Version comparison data
%%

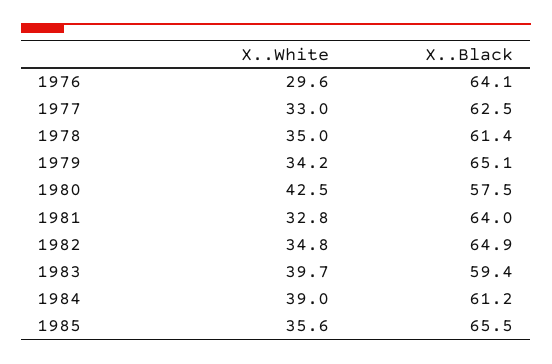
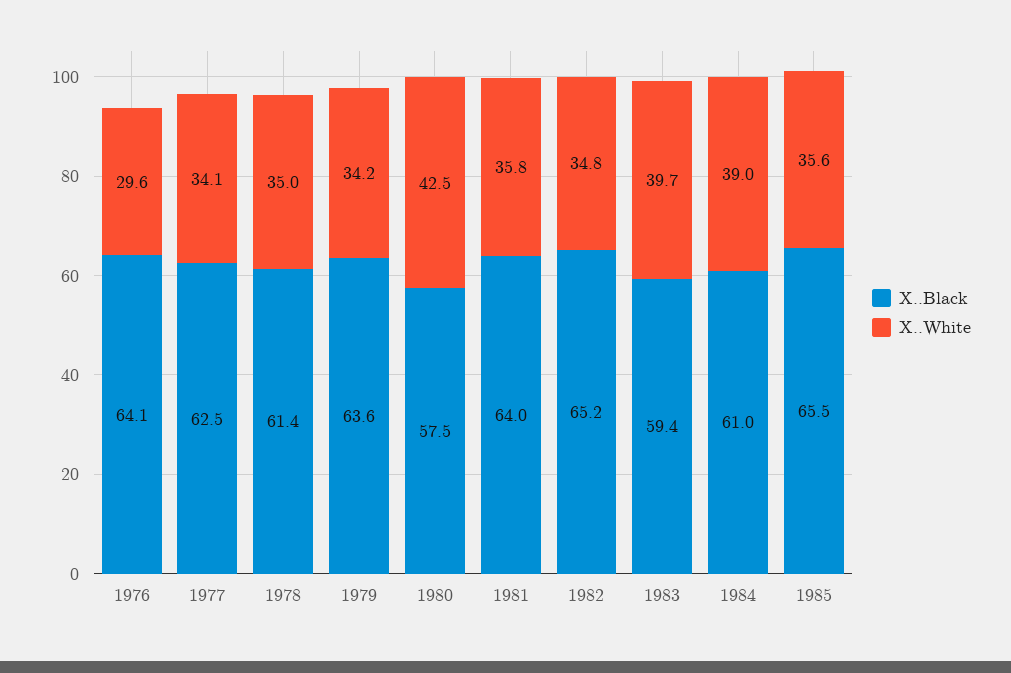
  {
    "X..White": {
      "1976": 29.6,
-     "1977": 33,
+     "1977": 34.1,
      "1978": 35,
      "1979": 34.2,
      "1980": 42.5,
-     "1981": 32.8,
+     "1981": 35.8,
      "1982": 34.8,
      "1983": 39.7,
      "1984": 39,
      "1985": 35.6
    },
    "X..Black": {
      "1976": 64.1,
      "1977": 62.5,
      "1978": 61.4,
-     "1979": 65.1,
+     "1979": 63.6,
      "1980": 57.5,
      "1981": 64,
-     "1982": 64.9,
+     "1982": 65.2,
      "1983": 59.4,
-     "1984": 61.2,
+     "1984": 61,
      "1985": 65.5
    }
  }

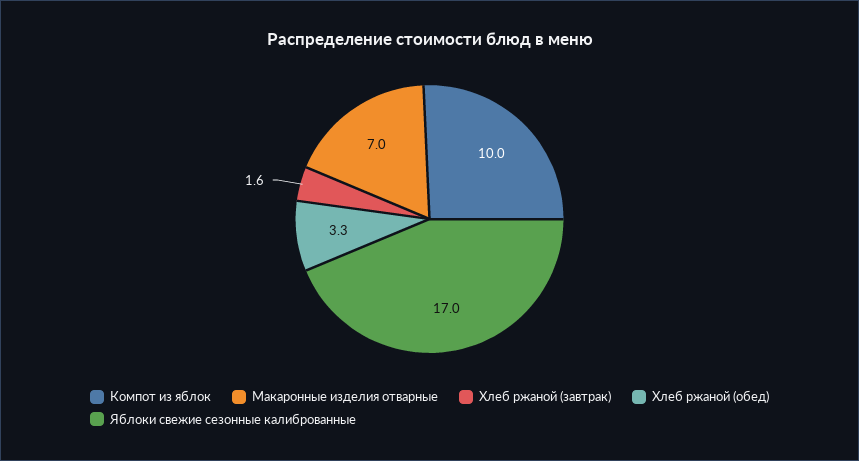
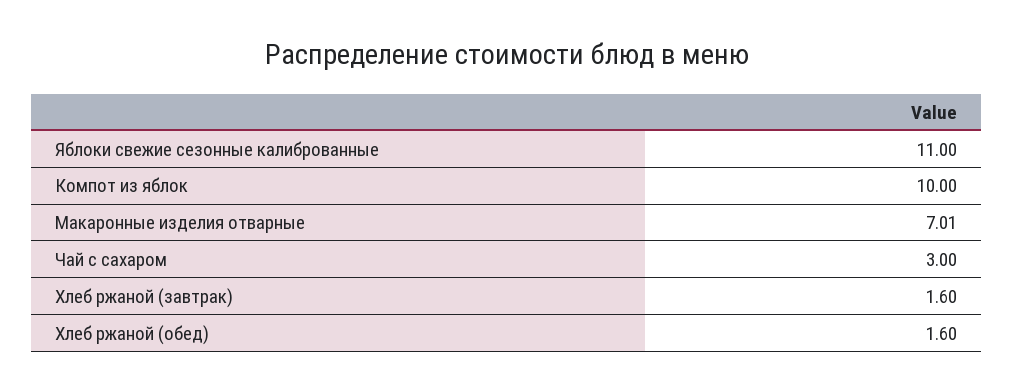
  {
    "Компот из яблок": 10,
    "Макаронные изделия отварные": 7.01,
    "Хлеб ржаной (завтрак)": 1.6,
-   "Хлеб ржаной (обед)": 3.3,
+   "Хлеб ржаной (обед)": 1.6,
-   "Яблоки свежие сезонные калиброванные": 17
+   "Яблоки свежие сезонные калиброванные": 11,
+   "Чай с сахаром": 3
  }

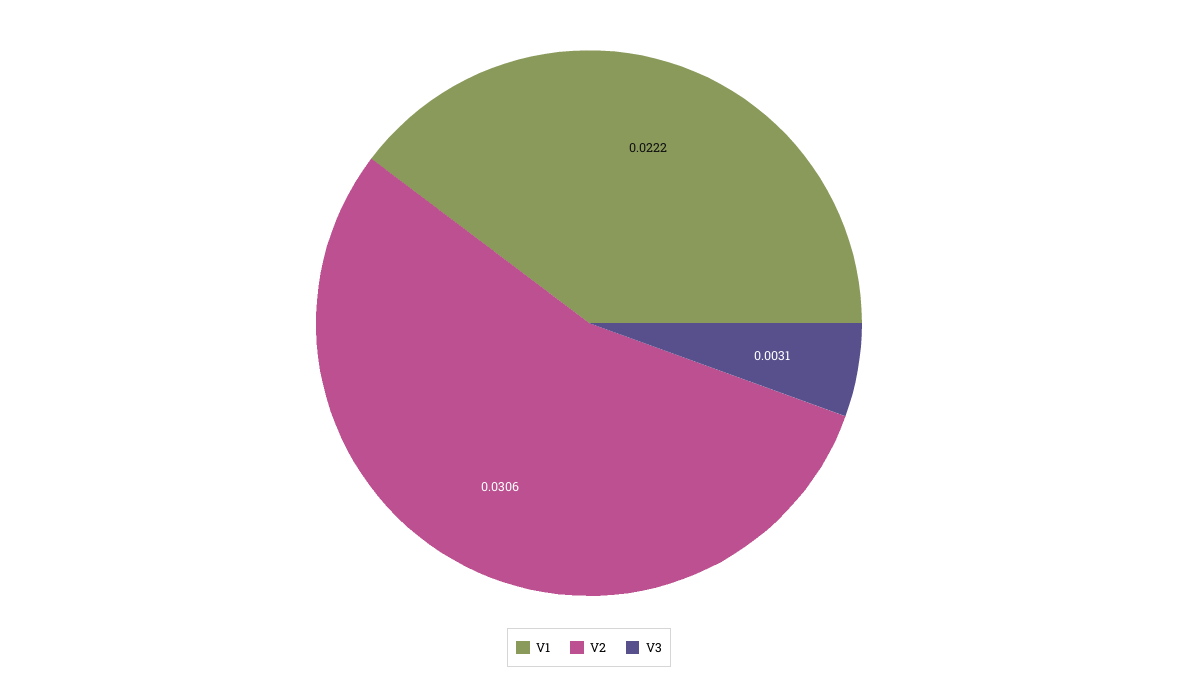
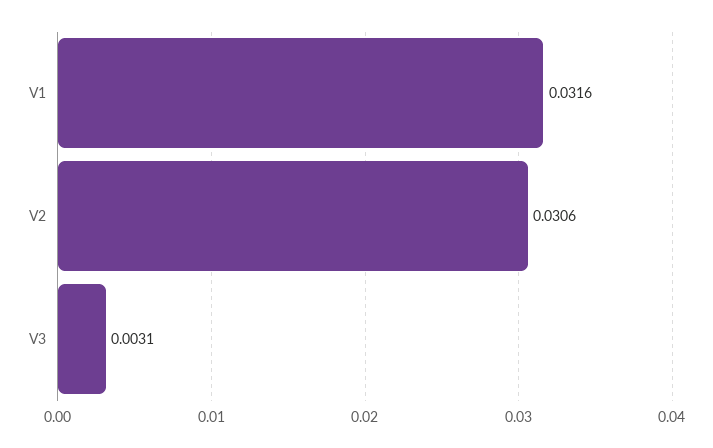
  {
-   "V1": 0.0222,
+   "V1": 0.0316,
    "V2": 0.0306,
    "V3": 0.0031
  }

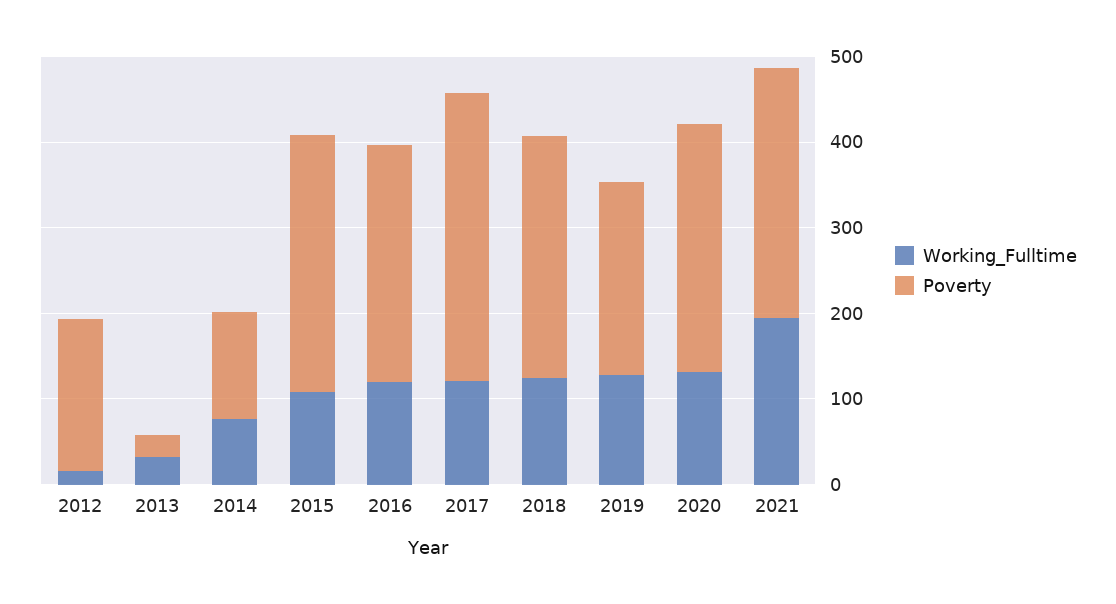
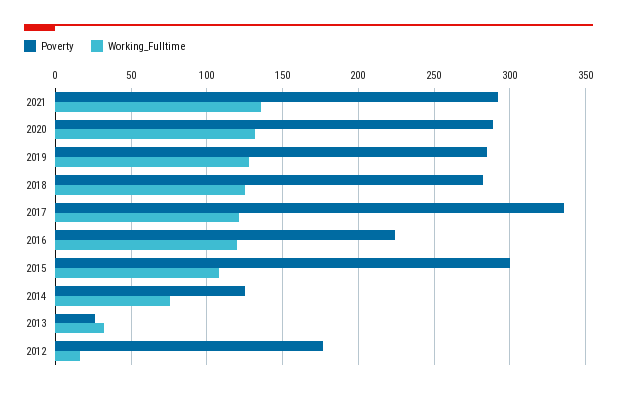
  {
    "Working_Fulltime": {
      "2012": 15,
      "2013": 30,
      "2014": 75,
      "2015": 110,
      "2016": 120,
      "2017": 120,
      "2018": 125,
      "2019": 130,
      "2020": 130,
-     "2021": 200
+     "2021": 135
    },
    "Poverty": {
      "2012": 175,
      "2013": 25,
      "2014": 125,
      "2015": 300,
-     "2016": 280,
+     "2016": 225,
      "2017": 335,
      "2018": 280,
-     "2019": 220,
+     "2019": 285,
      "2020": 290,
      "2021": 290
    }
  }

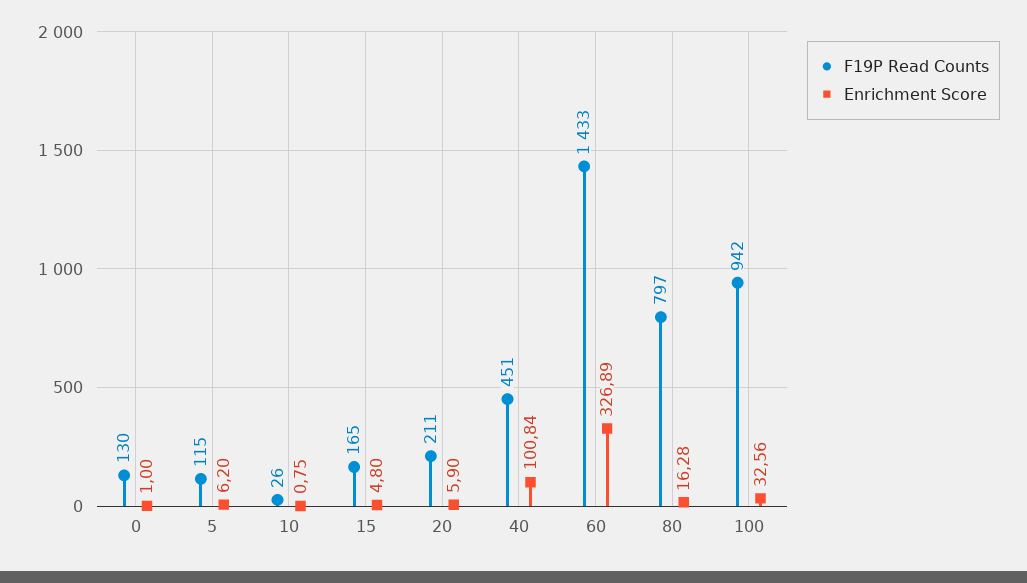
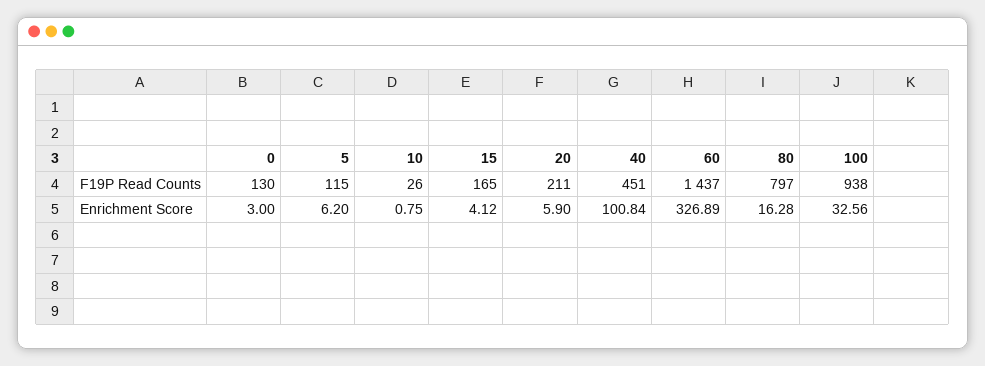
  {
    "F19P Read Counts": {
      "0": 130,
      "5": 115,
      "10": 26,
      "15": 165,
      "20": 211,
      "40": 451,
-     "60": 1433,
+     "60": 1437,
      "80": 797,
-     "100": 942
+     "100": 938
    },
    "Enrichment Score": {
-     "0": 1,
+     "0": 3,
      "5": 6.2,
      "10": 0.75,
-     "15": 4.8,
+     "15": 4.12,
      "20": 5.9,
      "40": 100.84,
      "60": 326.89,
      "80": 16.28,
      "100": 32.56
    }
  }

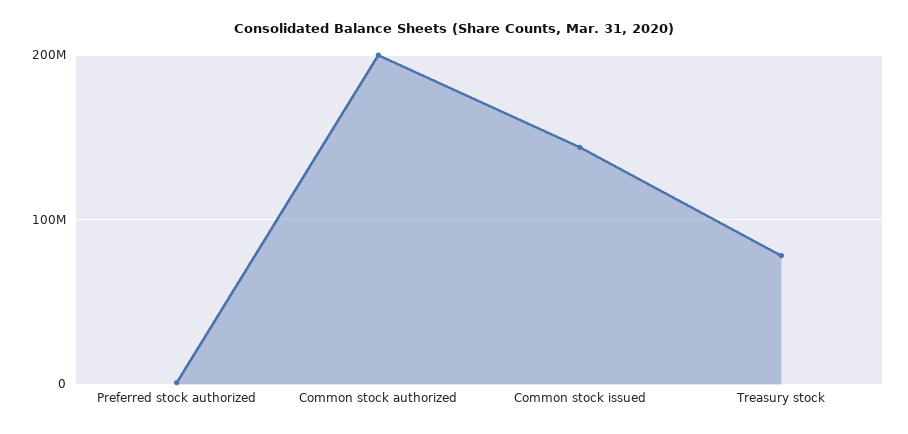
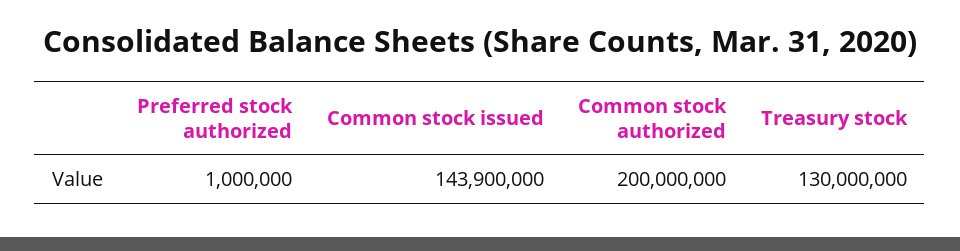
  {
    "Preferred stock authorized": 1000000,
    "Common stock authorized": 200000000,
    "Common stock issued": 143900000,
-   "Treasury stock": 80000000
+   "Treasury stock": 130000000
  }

%%

TASK
Give back each line above verbatim, dropping every picture.

WRITTEN ANSWER
  {
    "X..White": {
      "1976": 29.6,
-     "1977": 33,
+     "1977": 34.1,
      "1978": 35,
      "1979": 34.2,
      "1980": 42.5,
-     "1981": 32.8,
+     "1981": 35.8,
      "1982": 34.8,
      "1983": 39.7,
      "1984": 39,
      "1985": 35.6
    },
    "X..Black": {
      "1976": 64.1,
      "1977": 62.5,
      "1978": 61.4,
-     "1979": 65.1,
+     "1979": 63.6,
      "1980": 57.5,
      "1981": 64,
-     "1982": 64.9,
+     "1982": 65.2,
      "1983": 59.4,
-     "1984": 61.2,
+     "1984": 61,
      "1985": 65.5
    }
  }

  {
    "Компот из яблок": 10,
    "Макаронные изделия отварные": 7.01,
    "Хлеб ржаной (завтрак)": 1.6,
-   "Хлеб ржаной (обед)": 3.3,
+   "Хлеб ржаной (обед)": 1.6,
-   "Яблоки свежие сезонные калиброванные": 17
+   "Яблоки свежие сезонные калиброванные": 11,
+   "Чай с сахаром": 3
  }

  {
-   "V1": 0.0222,
+   "V1": 0.0316,
    "V2": 0.0306,
    "V3": 0.0031
  }

  {
    "Working_Fulltime": {
      "2012": 15,
      "2013": 30,
      "2014": 75,
      "2015": 110,
      "2016": 120,
      "2017": 120,
      "2018": 125,
      "2019": 130,
      "2020": 130,
-     "2021": 200
+     "2021": 135
    },
    "Poverty": {
      "2012": 175,
      "2013": 25,
      "2014": 125,
      "2015": 300,
-     "2016": 280,
+     "2016": 225,
      "2017": 335,
      "2018": 280,
-     "2019": 220,
+     "2019": 285,
      "2020": 290,
      "2021": 290
    }
  }

  {
    "F19P Read Counts": {
      "0": 130,
      "5": 115,
      "10": 26,
      "15": 165,
      "20": 211,
      "40": 451,
-     "60": 1433,
+     "60": 1437,
      "80": 797,
-     "100": 942
+     "100": 938
    },
    "Enrichment Score": {
-     "0": 1,
+     "0": 3,
      "5": 6.2,
      "10": 0.75,
-     "15": 4.8,
+     "15": 4.12,
      "20": 5.9,
      "40": 100.84,
      "60": 326.89,
      "80": 16.28,
      "100": 32.56
    }
  }

  {
    "Preferred stock authorized": 1000000,
    "Common stock authorized": 200000000,
    "Common stock issued": 143900000,
-   "Treasury stock": 80000000
+   "Treasury stock": 130000000
  }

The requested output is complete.